AIM OF THE EXERCISE:
Answer these questions from the Callaway strategy excerpt below.
(a) Who preceded the first speaker?
(b) Which two golf balls does Oliver Brewer call outstanding?
(c) Which operations does James Hardiman link to the TopFlite asset?
------ SELECTED EXCERPT ------
The team here and Tony Thornley who preceded me, were already underway with that strategy. It makes all the sense in the world.

We're going to continue with that. And then from there, we're going to look at some further streamlining in the organizational front.

We're going to work on the marketing effectiveness and the product strategy to deliver the momentum in the marketplace that then leads to profitability. And we've got the fundamentals here.

We have one of the best brands in the history of the sport. The consumer loves this brand.

We've got the resources in this organization. I'm exceptionally impressed with the R&D resources here and capabilities.

That is going to be a lot of fun engaging with them to really make the product side of the business a competitive weapon in the marketplace. And we're optimistic.

But it is some fundamentals and obviously, for whatever reason, we haven't performed up to expectation. So hence, me being here and -- the team and I having a pretty good opportunity from here forward.

James Hardiman

Very helpful. And then just secondly, I was hoping, whether it be Brad or Chip, if we could just have a quick conversation on TopFlite and I guess the ball business, more generally.

From the beginning, the TopFlite asset was really seeing more of an -- seen as more of an operational asset than a brand asset, given the Chicopee operations. I'm assuming you still have all the operations that you acquired with TopFlite.

But the rationale used to be that you needed the incremental volumes from the TopFlite balls to gain the leverage you need to make significant profits in the ball business. Is that no longer the case?

And do you think that you're going to now take what was previously a high-and-low strategy with the Callaway and TopFlite and maybe bring or extend that Callaway brand, where it's previously not been?

Oliver Brewer

I'll take parts of it. Brad, you feel free to jump in here, particularly on the historical perspective.

The golf ball business is one of the businesses that I'm most excited about here to start with. It hasn't been profitable.

Historically here at Callaway, they certainly had a high-low strategy. That is not our strategy going forward.

We're not going to take the Callaway brand down. And the fundamental thing that we need in -- to make money in golf balls is a golf ball that people want to play and buy.

And I think we have that right now. The technology platform and the performance of the HEX Black Tour and the HEX Chrome are outstanding.

And they have a clear difference in the marketplace, both from the aerodynamics and the spin separation and the overall performance of the product. There's no weaknesses now.

So as we -- you're starting to see a gain in market share in that premium category. As we continue to do that, we're going to be able to pull the right levers to deliver profitability in the category.

But first and foremost, the main fundamental issue is that product performance and a product that people want to play. And I'm exceptionally excited about that because we've got that part of it underway.

A lot of hard work to do to keep that going, a lot of good competition but the most important building block of it is underway. And that value side of the ball business; that is a strategically incredibly difficult business.

You're always under cost pressure. You can't reinvest back in it, and it essentially was a business that it was eroding over time without a clear strategic path to revive it.
------ INFORMATION SHOWN ------
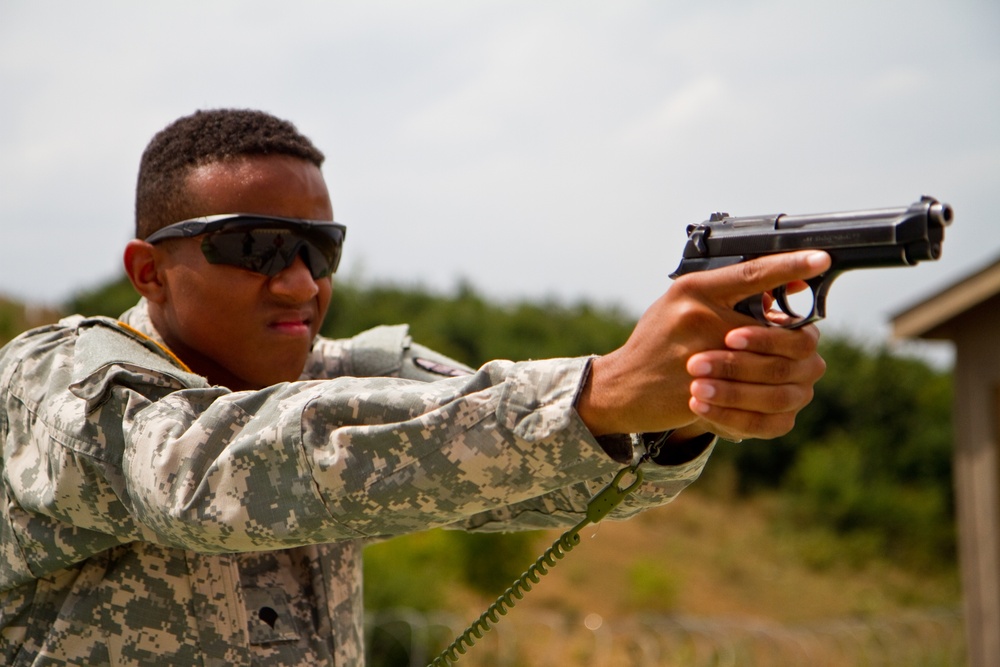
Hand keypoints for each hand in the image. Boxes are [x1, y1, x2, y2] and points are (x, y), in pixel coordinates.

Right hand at [577, 250, 829, 439]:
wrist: (622, 385)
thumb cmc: (658, 342)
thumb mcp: (682, 305)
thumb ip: (726, 296)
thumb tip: (782, 288)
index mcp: (693, 290)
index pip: (752, 274)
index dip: (790, 266)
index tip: (821, 260)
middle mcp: (695, 317)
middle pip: (774, 328)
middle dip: (794, 338)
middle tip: (803, 339)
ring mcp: (697, 356)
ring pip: (768, 364)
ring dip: (781, 368)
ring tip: (783, 368)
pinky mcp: (699, 391)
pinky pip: (751, 395)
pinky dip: (762, 395)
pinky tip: (764, 394)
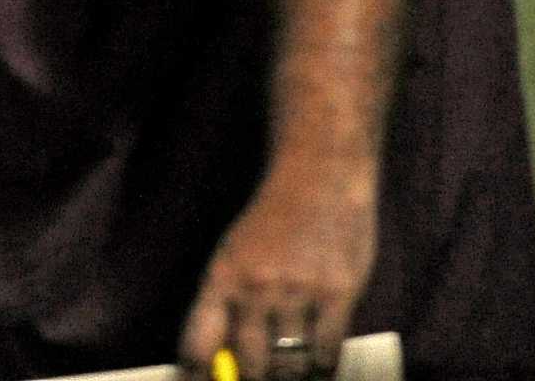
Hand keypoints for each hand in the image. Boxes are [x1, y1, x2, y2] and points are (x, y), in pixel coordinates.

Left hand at [177, 158, 378, 380]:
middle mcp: (254, 287)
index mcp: (222, 274)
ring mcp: (297, 292)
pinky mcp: (336, 295)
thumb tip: (226, 358)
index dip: (197, 376)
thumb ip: (232, 301)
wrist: (319, 175)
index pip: (199, 342)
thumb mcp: (240, 252)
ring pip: (289, 366)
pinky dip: (322, 373)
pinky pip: (327, 355)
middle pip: (249, 366)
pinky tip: (319, 374)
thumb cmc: (276, 217)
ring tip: (287, 380)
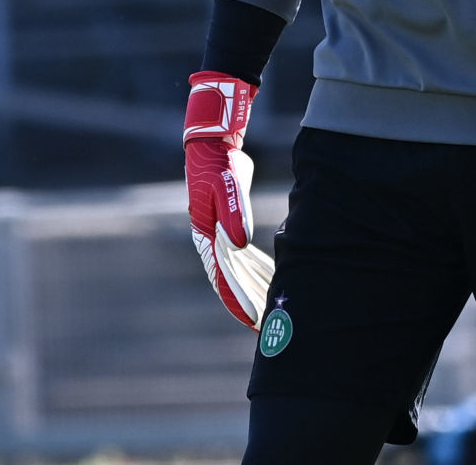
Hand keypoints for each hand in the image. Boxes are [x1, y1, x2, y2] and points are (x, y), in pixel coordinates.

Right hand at [185, 71, 275, 328]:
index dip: (236, 300)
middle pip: (227, 281)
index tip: (251, 320)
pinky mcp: (230, 228)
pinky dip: (253, 273)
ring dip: (249, 291)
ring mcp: (219, 235)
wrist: (213, 146)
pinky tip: (269, 282)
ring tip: (268, 314)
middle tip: (264, 329)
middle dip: (244, 304)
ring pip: (235, 272)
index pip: (221, 277)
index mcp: (206, 236)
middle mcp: (210, 241)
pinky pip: (242, 258)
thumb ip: (233, 214)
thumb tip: (240, 244)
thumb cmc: (218, 166)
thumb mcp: (226, 187)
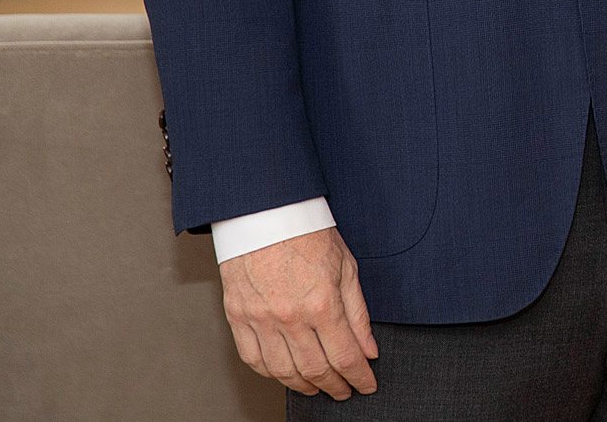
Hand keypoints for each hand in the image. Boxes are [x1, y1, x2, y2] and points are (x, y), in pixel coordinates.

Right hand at [218, 226, 378, 398]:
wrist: (265, 214)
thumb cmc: (307, 234)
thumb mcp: (347, 267)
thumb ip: (358, 313)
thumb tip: (368, 348)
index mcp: (321, 303)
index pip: (345, 356)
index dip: (359, 376)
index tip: (367, 384)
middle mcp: (289, 317)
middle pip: (315, 369)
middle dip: (335, 386)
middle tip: (345, 391)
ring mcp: (260, 320)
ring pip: (283, 371)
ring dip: (304, 385)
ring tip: (318, 387)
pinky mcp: (238, 318)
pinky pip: (254, 359)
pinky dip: (272, 373)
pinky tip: (286, 374)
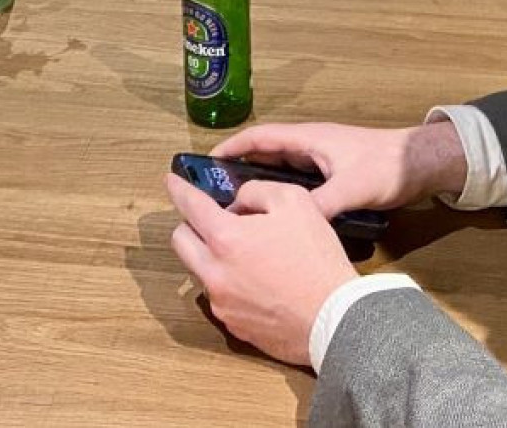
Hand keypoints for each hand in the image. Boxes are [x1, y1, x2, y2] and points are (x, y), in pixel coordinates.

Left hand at [168, 172, 356, 367]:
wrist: (335, 318)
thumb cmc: (316, 258)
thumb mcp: (293, 201)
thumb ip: (256, 191)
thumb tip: (238, 201)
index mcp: (226, 238)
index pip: (189, 205)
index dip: (178, 188)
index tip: (171, 181)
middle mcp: (215, 272)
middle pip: (180, 240)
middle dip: (190, 223)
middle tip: (212, 217)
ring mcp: (222, 302)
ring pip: (200, 269)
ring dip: (212, 255)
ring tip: (248, 251)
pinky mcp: (234, 325)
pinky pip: (220, 296)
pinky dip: (230, 282)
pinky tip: (258, 279)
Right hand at [210, 119, 466, 217]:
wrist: (421, 165)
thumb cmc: (385, 166)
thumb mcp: (352, 187)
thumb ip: (322, 204)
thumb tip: (289, 226)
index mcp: (308, 139)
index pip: (260, 137)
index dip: (232, 147)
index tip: (206, 163)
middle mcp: (310, 146)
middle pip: (265, 154)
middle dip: (239, 169)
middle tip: (215, 194)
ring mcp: (322, 160)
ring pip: (280, 170)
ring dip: (259, 183)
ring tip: (237, 210)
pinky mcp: (333, 175)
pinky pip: (296, 183)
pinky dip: (279, 195)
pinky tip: (275, 218)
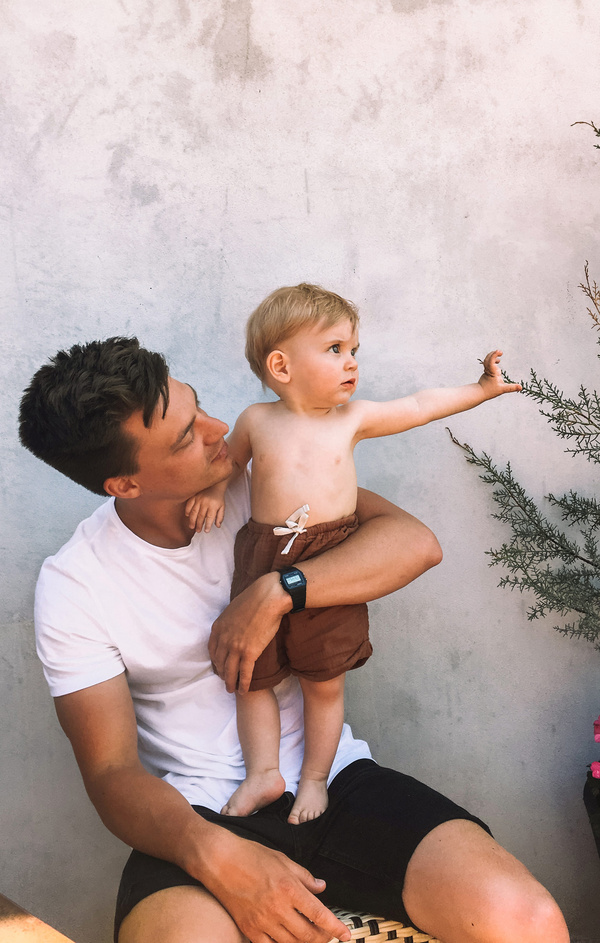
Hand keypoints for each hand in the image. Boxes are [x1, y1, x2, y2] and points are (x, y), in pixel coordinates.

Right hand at [185, 487, 225, 531]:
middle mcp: (206, 502)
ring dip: (192, 520)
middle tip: (198, 531)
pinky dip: (187, 510)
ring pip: (194, 511)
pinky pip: (189, 504)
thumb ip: (220, 517)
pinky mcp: (194, 496)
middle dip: (199, 524)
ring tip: (192, 527)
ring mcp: (199, 499)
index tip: (206, 531)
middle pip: (201, 516)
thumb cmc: (218, 498)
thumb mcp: (222, 507)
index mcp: (213, 505)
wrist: (215, 485)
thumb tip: (218, 526)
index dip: (208, 525)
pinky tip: (188, 516)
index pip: (210, 517)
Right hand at [199, 829, 350, 942]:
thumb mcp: (283, 860)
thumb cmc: (250, 855)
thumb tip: (321, 887)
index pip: (319, 915)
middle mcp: (278, 908)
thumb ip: (304, 876)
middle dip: (323, 938)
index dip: (335, 928)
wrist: (219, 860)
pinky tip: (286, 941)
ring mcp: (262, 921)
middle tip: (328, 936)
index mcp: (289, 888)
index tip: (345, 935)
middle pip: (308, 935)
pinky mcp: (248, 929)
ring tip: (310, 937)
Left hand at [209, 573, 290, 692]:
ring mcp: (236, 647)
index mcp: (218, 628)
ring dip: (229, 682)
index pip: (212, 650)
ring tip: (231, 689)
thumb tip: (233, 625)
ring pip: (229, 671)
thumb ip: (230, 621)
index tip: (218, 667)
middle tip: (225, 680)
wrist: (268, 598)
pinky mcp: (249, 653)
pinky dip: (242, 684)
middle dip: (221, 673)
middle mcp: (224, 639)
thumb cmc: (254, 599)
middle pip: (219, 662)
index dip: (215, 661)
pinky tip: (243, 691)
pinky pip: (244, 673)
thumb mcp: (233, 609)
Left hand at [478, 350, 521, 398]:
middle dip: (493, 354)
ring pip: (487, 361)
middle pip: (488, 358)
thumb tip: (520, 387)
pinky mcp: (486, 373)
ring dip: (492, 357)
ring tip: (499, 360)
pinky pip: (488, 364)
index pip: (491, 361)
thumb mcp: (502, 389)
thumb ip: (511, 388)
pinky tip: (497, 364)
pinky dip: (492, 362)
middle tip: (500, 352)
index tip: (499, 351)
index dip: (494, 355)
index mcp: (492, 372)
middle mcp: (488, 370)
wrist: (479, 394)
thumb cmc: (490, 391)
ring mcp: (486, 371)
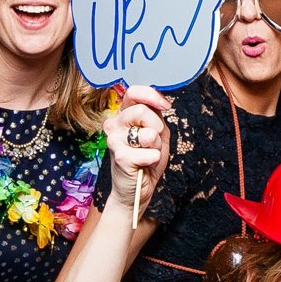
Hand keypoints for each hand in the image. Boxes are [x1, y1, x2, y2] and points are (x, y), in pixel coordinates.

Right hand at [103, 86, 171, 213]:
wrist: (137, 189)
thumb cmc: (147, 159)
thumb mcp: (157, 133)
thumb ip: (157, 116)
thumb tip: (162, 102)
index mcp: (123, 115)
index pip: (133, 92)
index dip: (152, 96)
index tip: (166, 106)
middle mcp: (114, 124)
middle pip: (142, 110)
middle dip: (157, 126)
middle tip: (154, 141)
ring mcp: (114, 140)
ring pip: (148, 132)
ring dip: (156, 145)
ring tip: (148, 153)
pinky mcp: (120, 157)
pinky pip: (150, 152)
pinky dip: (154, 159)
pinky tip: (145, 164)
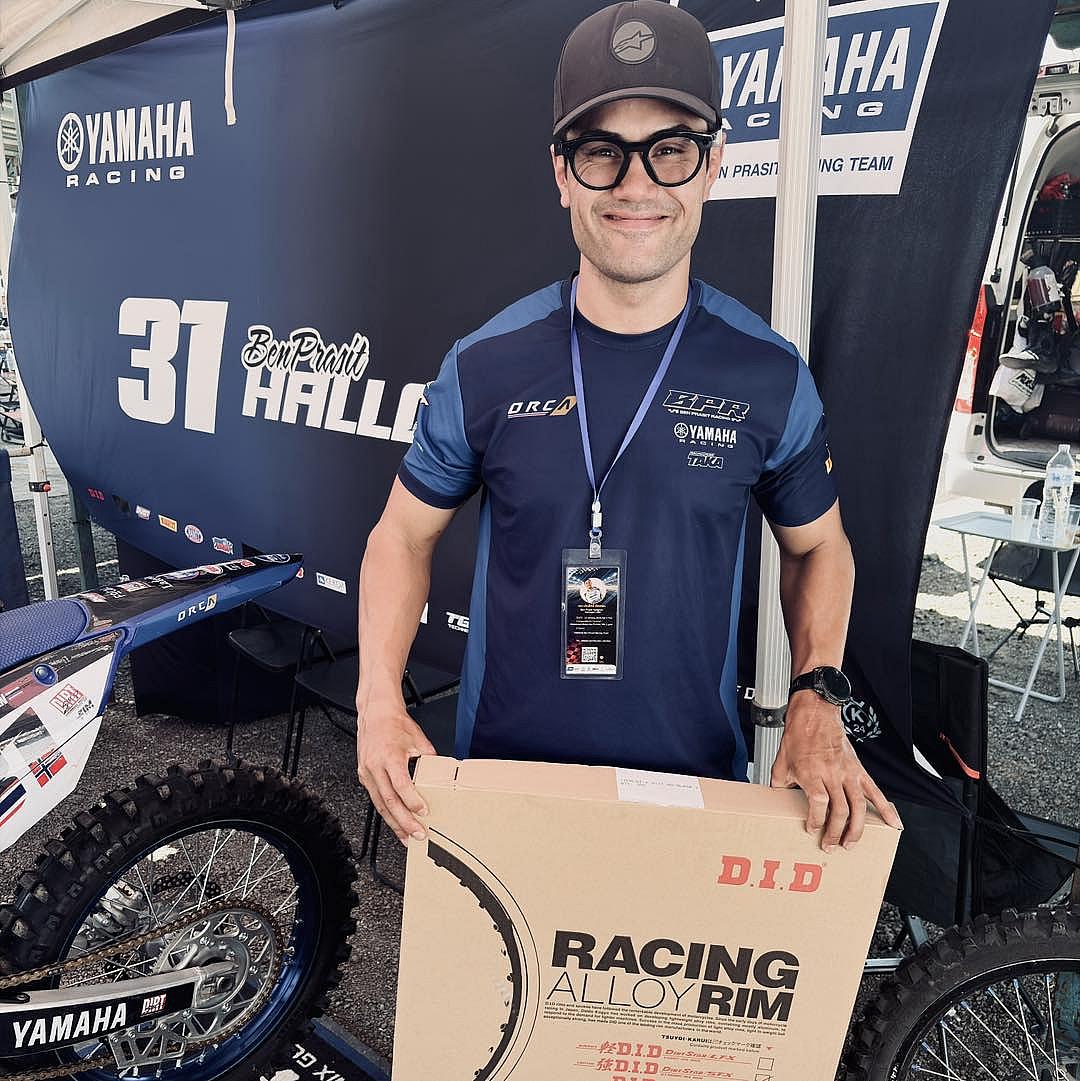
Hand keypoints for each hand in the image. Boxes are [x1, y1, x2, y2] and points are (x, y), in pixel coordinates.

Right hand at [356, 701, 435, 844]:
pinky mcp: (363, 775)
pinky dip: (385, 812)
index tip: (423, 812)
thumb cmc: (394, 723)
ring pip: (380, 804)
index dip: (413, 801)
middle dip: (404, 822)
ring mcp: (366, 772)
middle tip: (417, 834)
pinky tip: (394, 821)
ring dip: (394, 823)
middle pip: (389, 802)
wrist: (375, 713)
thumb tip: (442, 773)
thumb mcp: (418, 738)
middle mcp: (375, 767)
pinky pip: (375, 798)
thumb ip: (429, 758)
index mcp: (389, 757)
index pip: (401, 785)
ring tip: (406, 836)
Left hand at [771, 691, 901, 850]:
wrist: (815, 714)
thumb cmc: (798, 736)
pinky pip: (876, 792)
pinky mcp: (859, 770)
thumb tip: (775, 800)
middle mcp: (832, 774)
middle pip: (840, 810)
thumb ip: (779, 783)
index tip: (811, 829)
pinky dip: (887, 809)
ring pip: (859, 806)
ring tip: (851, 843)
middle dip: (836, 833)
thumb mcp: (781, 761)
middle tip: (830, 845)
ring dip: (857, 829)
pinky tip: (894, 824)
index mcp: (812, 772)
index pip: (818, 803)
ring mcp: (848, 772)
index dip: (815, 820)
------
RESULT BELOW:
(a) Tony Thornley
(b) The HEX Black Tour and the HEX Chrome
(c) The Chicopee operations